China Warehouse – Where’s the Risk?

China Warehouse is frequently characterized as a low risk, high yield business, yet there is a shortage of warehouse lenders. The large national lenders have either dropped out of the market entirely, or have restricted their lending to very large customers and very generic product. Many of the remaining second tier lenders focus primarily on early purchase programs for their own product.

Regional and community banks, which tend to be highly sensitive to the needs of their present. And prospective customers, are reluctant to rush into a line of business. That has recently dropped by so many of its largest long-term players.

With demand high, concern about lack of yield isn’t likely to be keeping lenders out of the warehouse business. Perception of risk seems to be the more likely cause of the shortage of providers. Risk, however, can prepare for and manage profitably, but first it needs to identified.

So, where’s the risk?

To see the risk more clearly, let’s take a minute to look at the business. The warehouse lender’s customer is a mortgage bank that makes loans to consumers, closes loans in its own name. And sells the loans on the secondary market to takeout investors under pre-existing correspondent lending contracts. Which provide for, among many things, repurchase by the seller of loans that contain defects (including but not limited to fraud) or which fail within a defined period of time.

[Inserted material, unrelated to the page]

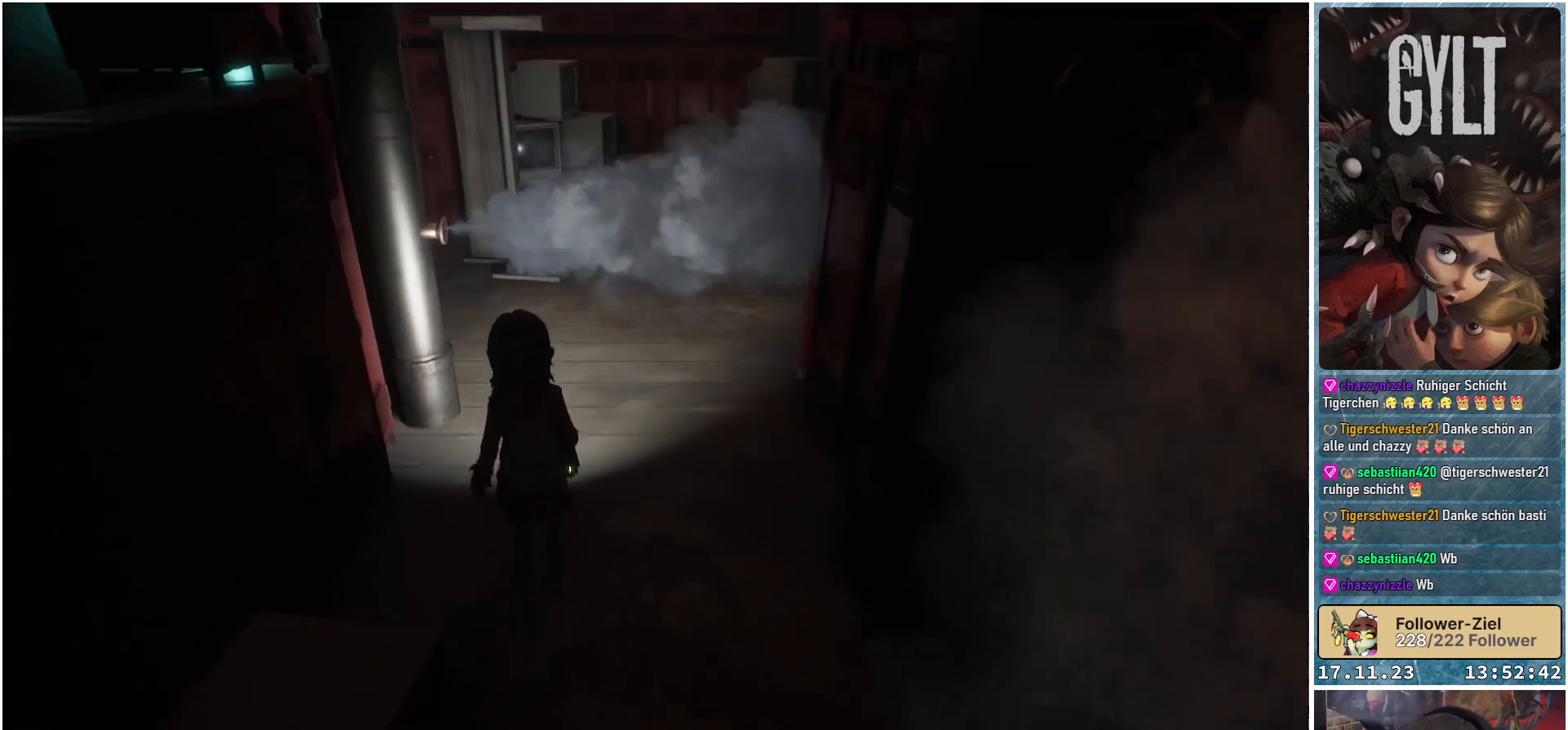
{"buttons": [], "left_stick": "up", "right_stick": "up-left", "events": [[400, "left_stick", "up"], [400, "right_stick", "up-left"]]}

The customer will generally identify loans it intends to finance no more than 24 clock hours in advance of closing by providing the warehouse lender with a funding request accompanied by the pre-funding documentation required under the warehouse lending agreement. Note that closing has not yet occurred, and that the warehouse lender’s money will move to the closing agent before final documents exist.

After closing, final documents required by the warehouse lending agreement are sent to the warehouse lender. The customer assembles the balance of the investor package. Including satisfaction of all open stipulations, and sends it to the designated takeout investor. As soon as the lender’s investor package is ready, the lender notifies the warehouse to ship the balance of the package (principally the original Note) to the takeout investor.